Bu köşe yazımda hem Türkiye hem de Almanya‘ da yozlaşan siyaset, etik ve ahlak üzerine bir şeyler
yazmak istiyorum.
Maalesef şu an at izinin it izine karıştığı günler, bir dönem yaşıyoruz. Artık ahlaklı, edepli olamka bazı
çevrelerce zayıflık olarak bie görülüyor.
Adaletsizlik, kibir, böbürlenme ise dizboyu.
Peki etik ve ahlak nedir?
Etik terimi bir bilgi alanını adlandırmaktadır. Bu alan, felsefenin ilk ve temel alanlarından birisidir.
Ahlak terimi ise tarihsel ve toplumsal nitelikli bir olguyu adlandırmaktadır.
Ahlaklı olmak için inanç yeterli değil. Öyle ve yeterli olsaydı hristiyan ya da müslüman din adamları
çocuklara tecavüz etmezdi.
‘‘ Ben insanım ve ve ahlaklı olmak benim görevimdir‘‘ demiş Alman Filzof Kant yıllar önce buna kaç
insan uyuyor şimdi?
Güncel olduğu için hemen AKP nin Alevilere yaklaşımı, yeni planları ve MHP‘ nin HDP ye yönelik iki
yüzlü politikalarıyla ya da sayın Cumhurbaşkanının söylemediği kalmadığı Mısır Cuhurbalkanı Sisiy’ le
hiç bir şey olmamış gibi Katar’ da buluşması, ellerini tutmasıyla başlayayım.
Cumhurbaşkanı Erdoğan siyasi taktiklerle yaklaşan seçimler nedeniyle de hiç yakın olmadığı Alevi
toplumuna tartışmalı Cemevleri ziyaretleriyle başladı. Sonra bir Torba yasasıyla tüm Cemevlerini
kontrol altına almak için bu İnanç evlerini bakanlıklara bağlayan bir Torba yasasıyla Alevi sorununu
kendine has yöntemiyle çözmeye çalıştı.
Dün işte ‚‘‘ Alevilik Torba yasasına sığmaz‘‘ sloganıyla Alevi kanaat önderleri, Alevi toplumundan
insanlar ve dostları meclis binası önünde bir basın açıklaması yapmak istediler ama aynı AKP nin
polisleri kadın, erkek, yönetici, sıradan vatandaş demeyip hepsini copladılar, dövdüler darp ettiler.
Çok yönetici yaranlandı. Bunlar arasında Alevi Dernekleri Federasyonu Başkanı Celal Fırat dede, Alevi
Çatı örgütünde Yönetici, Gazeteci,-Yazar Elif Keleşo, Ercan Geçmez‘ de var. HBVAKV Genel Başkanı
Geçmez ve ADFE Başkanı Fırat ve Elif Keleşo polis müdahalesi sonrası hasteneye kaldırıldılar.
Bu nasıl etik böyle?. Hem Alevilerle barışmak isteyeceksin hemde onları coplatacaksın.

· · · · ·

Yapılacaklar:
- A) Siyaset ve ahlak üzerine köşe yazısına göre etik terimi neyi adlandırır?
- B) Siyaset ve ahlak üzerine köşe yazısını, son cümlesinden sonra gelecek biçimde devam ettirin.

Ham Veriler:
· · · · ·

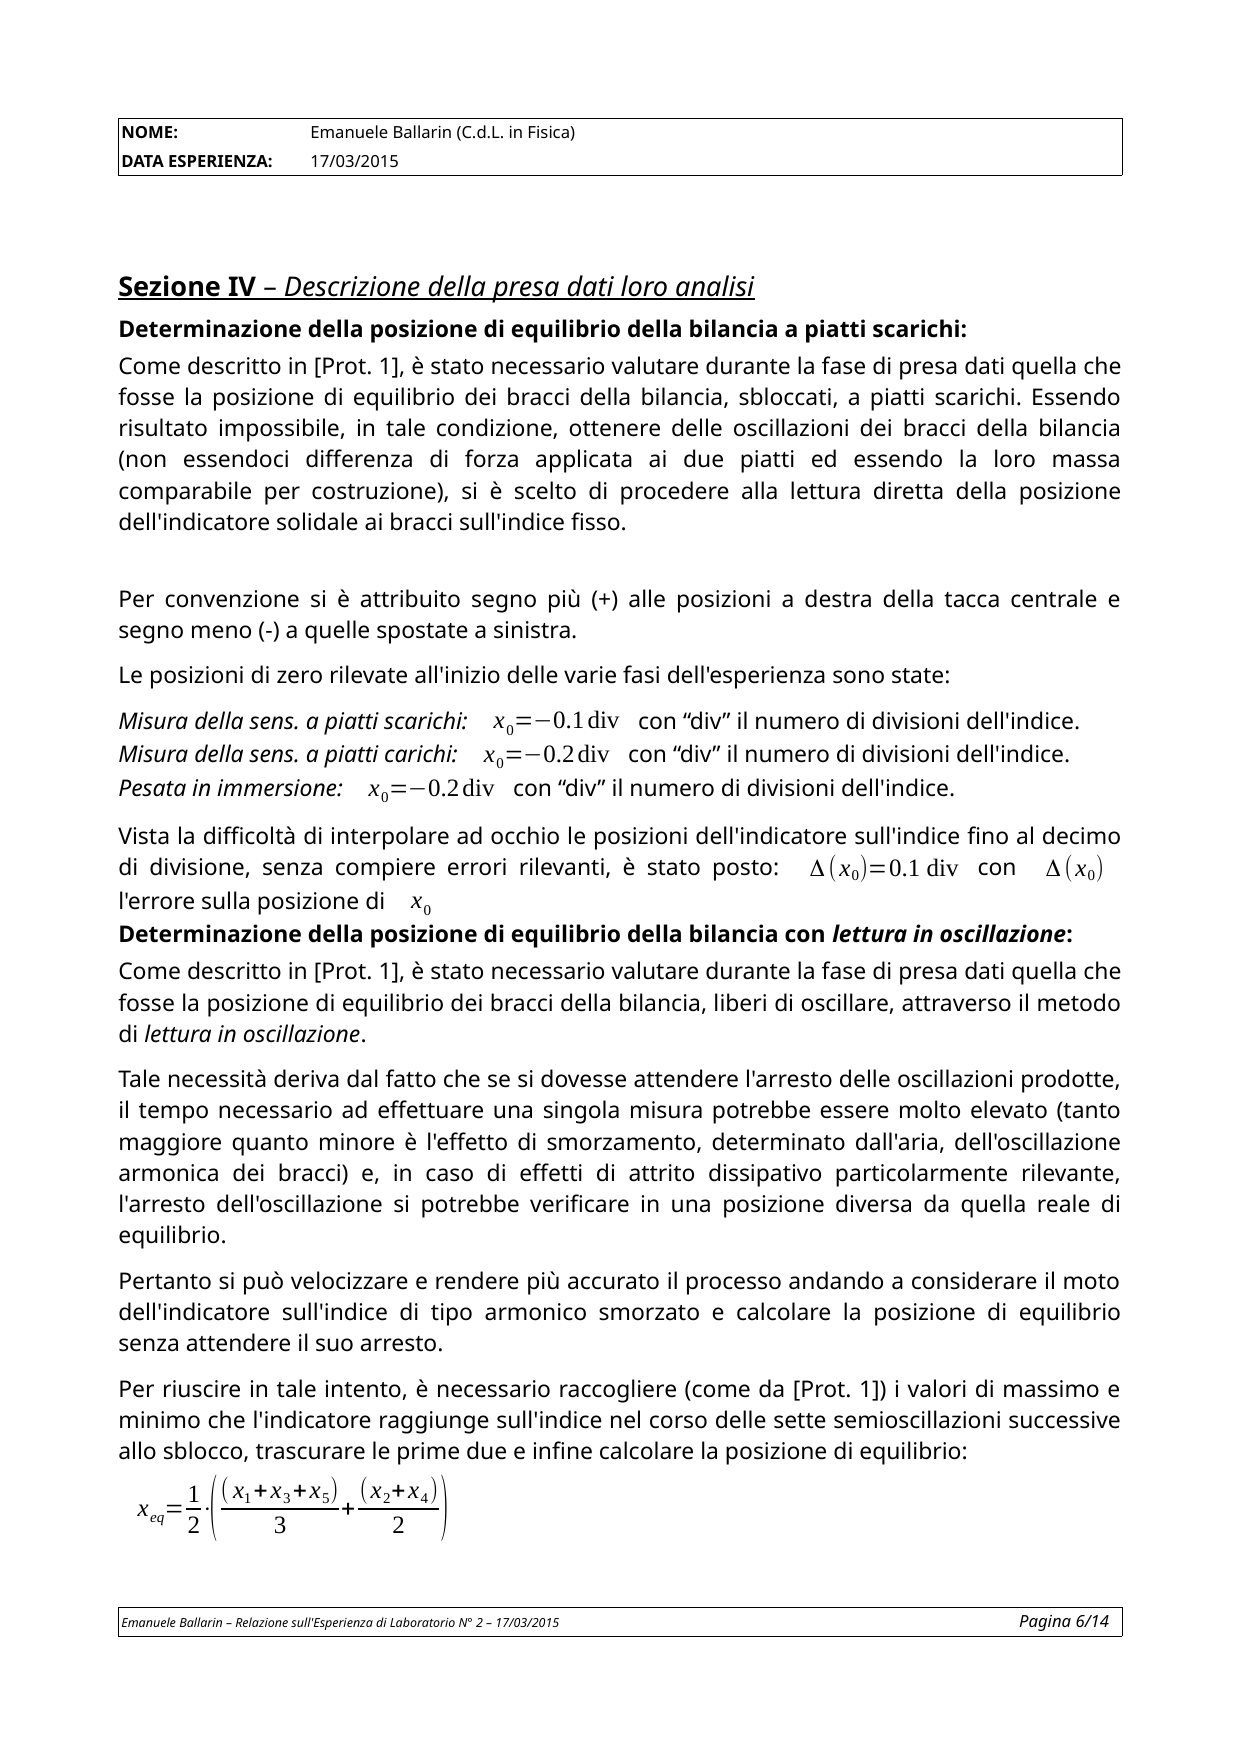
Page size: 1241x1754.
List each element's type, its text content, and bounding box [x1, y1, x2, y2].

· · · · ·

Görev Sonuçları:
- A) Bir bilgi alanını adlandırır. Bu alan, felsefenin ilk ve temel alanlarından biridir.

- B)
Gelelim MHP ye ve Sayın Devlet Bahçeli‘ ye ; bundan 8 ay önce CHP-HDP buluşması için ‚‘‘HDP ile
görüşmek PKK ile görüşmektir‘‘ diyen aynı kişi son AKP-HDP heyetleri arasındaki görüşme için ‚‘ gayet
normaldir, doğaldır bu görüşme‘‘ dedi. Yani CHP görütümü Terçrist AKP görüştümü Diyalog oluyor. Bu
nasıl bir anlayış, zihniyet ve mantık?
Toplumsal barış, ülkenin huzuru, refahı için elbette herkes birbiriyle görüşmeli . Bunların yaptığı
kendine demokrasidir. Bu hiç etik, ahlaki de değildir. Zengin, huzurlu ve mutlu Türkiye için atılan her
adım desteklenir ama samimiyse.
Almanya ayağında durumlar nasıl?
Almanya’ da ise başlayan Dünya Futbol şampiyonası gündeme oturmuş, son günlerde kamuoyunun
ilgi odağı olmuş durumda ancak maalesef politikacıların davranış ve ahlakına ilişkin olumsuz haberleri,
manşetleri tamamen bastıramıyor. Ahlak ve etik sadece yüksek sesli çağrılar olarak duyulur, kalırken ,
artık bu siyasette bile görülmezken bu yeni durum da Almanya‘ da neler oluyor böyle?
Almanya, AB ve FİFA Katar’ın parasına teslim oldular. Nerede kaldı o savundukları değerler,
özgürlükler?. Katar LGBT çağrışımı yapan gökkuşaklı tüm simgeleri, birayı, alkollü içecekleri yasakladı
resmen.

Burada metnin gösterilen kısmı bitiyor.